Hurst Exponent in python


from datetime import datetime
from pandas.io.data import DataReader
from numpy import cumsum, log, polyfit, sqrt, std, subtract
from numpy.random import randn

def hurst(ts):

    """Returns the Hurst Exponent of the time series vector ts"""
    # Create the range of lag values
    lags = range(2, 100)

    # Calculate the array of the variances of the lagged differences
    # Here it calculates the variances, but why it uses 
    # standard deviation and then make a root of it?
    tau = [sqrt(std(subtract(ts[lag:], ts[:-lag]))) for lag in lags]

    # Use a linear fit to estimate the Hurst Exponent
    poly = polyfit(log(lags), log(tau), 1)

    # Return the Hurst exponent from the polyfit output
    return poly[0]*2.0


# Download the stock prices series from Yahoo
aapl = DataReader("AAPL", "yahoo", datetime(2012,1,1), datetime(2015,9,18))

# Call the function
hurst(aapl['Adj Close'])

From this code for estimating Hurst Exponent, when we want to calculate the variance of the lagged difference, why we still use a standard deviation and take a square root? I am confused for a long time, and I don't know why others don't have the same confuse. Do I misunderstand the math behind it? Thanks!


Solution

  • I'm just as confused. I don't understand where the sqrt of std comes from either, and have spent 3 days trying to figure it out. In the end I noticed QuantStart credits Dr Tom Starke who uses a slightly different code. Dr Tom Starke credits Dr Ernie Chan, and going to his blog. I was able to find enough information to put together my own code from his principles. This doesn't use sqrt, uses variance instead of std and uses a 2.0 divisor at the end instead of a 2.0 multiplier. In the end, it seems to give the same results as the quantstart code you post, but I am able to understand it from first principles, which I guess is important. I put together a Jupyter Notebook which makes it clearer, but I'm not sure if I can post that here, so I will try to explain as best I can here. Code is pasted first, then an explanation.

    lags = range(2,100)
    def hurst_ernie_chan(p):
    
        variancetau = []; tau = []
    
        for lag in lags: 
    
            #  Write the different lags into a vector to compute a set of tau or lags
            tau.append(lag)
    
            # Compute the log returns on all days, then compute the variance on the difference in log returns
            # call this pp or the price difference
            pp = subtract(p[lag:], p[:-lag])
            variancetau.append(var(pp))
    
        # we now have a set of tau or lags and a corresponding set of variances.
        #print tau
        #print variancetau
    
        # plot the log of those variance against the log of tau and get the slope
        m = polyfit(log10(tau),log10(variancetau),1)
    
        hurst = m[0] / 2
    
        return hurst
    

    Dr Chan doesn't give any code on this page (I believe he works in MATLAB not Python anyway).
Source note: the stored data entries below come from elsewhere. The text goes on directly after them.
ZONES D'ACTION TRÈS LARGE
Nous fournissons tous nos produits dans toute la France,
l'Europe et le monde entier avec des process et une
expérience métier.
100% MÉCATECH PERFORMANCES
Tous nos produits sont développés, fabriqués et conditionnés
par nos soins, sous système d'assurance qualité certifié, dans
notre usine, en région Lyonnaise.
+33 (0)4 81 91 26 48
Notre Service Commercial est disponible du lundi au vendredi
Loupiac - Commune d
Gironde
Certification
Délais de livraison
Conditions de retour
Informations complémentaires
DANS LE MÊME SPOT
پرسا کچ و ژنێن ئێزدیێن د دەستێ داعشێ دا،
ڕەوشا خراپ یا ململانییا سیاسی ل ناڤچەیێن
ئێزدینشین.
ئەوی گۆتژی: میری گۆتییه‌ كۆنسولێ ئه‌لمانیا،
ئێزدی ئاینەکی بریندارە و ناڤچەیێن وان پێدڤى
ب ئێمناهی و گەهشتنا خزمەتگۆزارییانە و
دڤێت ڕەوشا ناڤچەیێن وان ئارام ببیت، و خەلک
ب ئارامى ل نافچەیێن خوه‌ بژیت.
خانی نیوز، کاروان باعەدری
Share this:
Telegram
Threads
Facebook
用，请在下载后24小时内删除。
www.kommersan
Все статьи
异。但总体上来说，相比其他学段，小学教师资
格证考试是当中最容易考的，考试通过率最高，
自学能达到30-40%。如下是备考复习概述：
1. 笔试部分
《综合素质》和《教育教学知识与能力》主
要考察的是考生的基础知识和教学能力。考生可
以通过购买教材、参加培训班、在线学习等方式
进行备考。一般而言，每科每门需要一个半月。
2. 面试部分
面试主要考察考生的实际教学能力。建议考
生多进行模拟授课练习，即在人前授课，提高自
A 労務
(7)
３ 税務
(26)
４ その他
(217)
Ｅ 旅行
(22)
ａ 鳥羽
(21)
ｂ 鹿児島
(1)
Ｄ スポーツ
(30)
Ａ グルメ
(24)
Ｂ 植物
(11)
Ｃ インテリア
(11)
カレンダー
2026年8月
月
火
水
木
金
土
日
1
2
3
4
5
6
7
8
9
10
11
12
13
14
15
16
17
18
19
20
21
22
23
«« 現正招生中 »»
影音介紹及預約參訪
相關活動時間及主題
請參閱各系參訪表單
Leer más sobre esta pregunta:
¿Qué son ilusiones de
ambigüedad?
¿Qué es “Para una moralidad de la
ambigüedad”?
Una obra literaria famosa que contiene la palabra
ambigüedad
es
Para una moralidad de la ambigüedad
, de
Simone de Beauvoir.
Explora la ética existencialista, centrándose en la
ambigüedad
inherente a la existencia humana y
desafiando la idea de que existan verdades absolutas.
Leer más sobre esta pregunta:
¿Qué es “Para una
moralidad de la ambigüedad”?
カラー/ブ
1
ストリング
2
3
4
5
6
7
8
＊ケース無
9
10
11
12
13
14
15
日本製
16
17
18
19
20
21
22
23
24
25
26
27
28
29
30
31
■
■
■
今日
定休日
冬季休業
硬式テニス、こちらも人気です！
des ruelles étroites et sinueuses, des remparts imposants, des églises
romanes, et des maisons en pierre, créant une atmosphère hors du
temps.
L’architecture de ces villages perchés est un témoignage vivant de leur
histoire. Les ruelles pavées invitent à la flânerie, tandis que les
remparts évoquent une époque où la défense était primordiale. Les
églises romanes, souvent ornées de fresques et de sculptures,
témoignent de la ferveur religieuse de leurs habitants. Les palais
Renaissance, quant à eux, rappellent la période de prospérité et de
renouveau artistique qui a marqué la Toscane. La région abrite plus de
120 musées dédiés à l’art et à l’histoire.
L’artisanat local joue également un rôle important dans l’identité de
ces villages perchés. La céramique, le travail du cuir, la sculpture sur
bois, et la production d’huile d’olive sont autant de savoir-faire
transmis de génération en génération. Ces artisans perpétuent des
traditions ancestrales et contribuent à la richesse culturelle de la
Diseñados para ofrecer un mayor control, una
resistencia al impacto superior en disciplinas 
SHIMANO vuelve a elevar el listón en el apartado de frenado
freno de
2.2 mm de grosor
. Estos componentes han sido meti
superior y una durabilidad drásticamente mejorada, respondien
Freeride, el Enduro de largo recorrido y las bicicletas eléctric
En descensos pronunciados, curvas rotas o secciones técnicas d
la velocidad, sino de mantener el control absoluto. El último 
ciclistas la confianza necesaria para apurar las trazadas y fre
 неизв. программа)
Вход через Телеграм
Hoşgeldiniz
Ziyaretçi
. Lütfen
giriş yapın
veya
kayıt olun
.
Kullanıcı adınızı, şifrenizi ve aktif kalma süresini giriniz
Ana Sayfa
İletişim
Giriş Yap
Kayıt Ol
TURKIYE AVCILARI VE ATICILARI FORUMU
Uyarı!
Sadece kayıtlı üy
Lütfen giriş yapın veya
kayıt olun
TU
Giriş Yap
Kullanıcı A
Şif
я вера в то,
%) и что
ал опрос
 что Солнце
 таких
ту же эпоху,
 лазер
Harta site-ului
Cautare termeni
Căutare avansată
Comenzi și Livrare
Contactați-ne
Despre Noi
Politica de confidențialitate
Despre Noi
Hence I needed to put together my own code from the notes he gives in his blog and answers he gives to questions posed on his blog.

    1. Dr Chan states that if z is the log price, then volatility, sampled at intervals of τ, is volatility(τ)=√(Var(z(t)-z(t-τ))). To me another way of describing volatility is standard deviation, so std(τ)=√(Var(z(t)-z(t-τ)))

    2. std is just the root of variance so var(τ)=(Var(z(t)-z(t-τ)))

    3. Dr Chan then states: In general, we can write Var(τ) ∝ τ^(2H) where H is the Hurst exponent

    4. Hence (Var(z(t)-z(t-τ))) ∝ τ^(2H)

    5. Taking the log of each side we get log (Var(z(t)-z(t-τ))) ∝ 2H log τ

    6. [ log (Var(z(t)-z(t-τ))) / log τ ] / 2 ∝ H (gives the Hurst exponent) where we know the term in square brackets on far left is the slope of a log-log plot of tau and a corresponding set of variances.

    If you run that function and compare the answers to the Quantstart function, they should be the same. Not sure if that helped.